The citizenry seems largely happy — poor (not impoverished), but happy. They don’t care if they have to live with their parents — it is embraced. They don’t look for better jobs in a different museum (there are only a handful of those in any event). They are predominantly Buddhist. It’s more a way of life than a religion. There is a bit of a Forrest Gump quality to it — shit happens. They can’t kill anything, but if someone else takes down a yak, then roast yak for dinner.
They manage, and so can you. You have many more choices (for both employment and wardrobe) than your average happy Bhutanese citizen. So my advice is just get on with it. Buck up and make some decisions here. I’m not you, but if it were me, I’d stick it out in my parents home, help out by cooking a few meals, thank them often (Meg and brother — take note), and work my butt off for a job in a museum with more opportunity for advancement. Moving? Live with it. That is all part of a pursuit of a career. That’s what I did.
But maybe you love your town too much to move.
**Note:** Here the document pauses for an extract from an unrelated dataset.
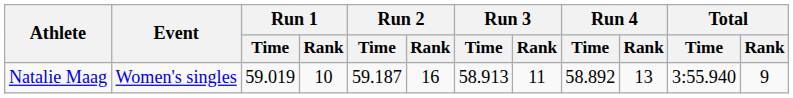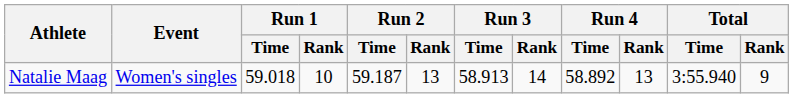Natalie Maag | Run 1 / Time: 59.019 -> 59.018
Natalie Maag | Run 2 / Rank: 16 -> 13
Natalie Maag | Run 3 / Rank: 11 -> 14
If that is the case, kiss this particularly career goodbye (unless your “town” is New York, L.A., Chicago or some other “town” with a few million people and dozens of museums).
Just get on with it. Make a decision, even if the decision is the status quo. Don’t wallow, unless your decision is to wallow. Making a decision isn’t all that hard. You might hear people say “there are no wrong decisions.” What a load of crap. Decisions come in three flavors — right, wrong, and in-between. The thing about decisions is that until you make one, you won’t know for sure what flavor your decision is, but you also won’t go anywhere until you make the decision. Once you have made it you will then be able to determine whether it is right, wrong or in-between. Then you will have more decisions to make. Go make them.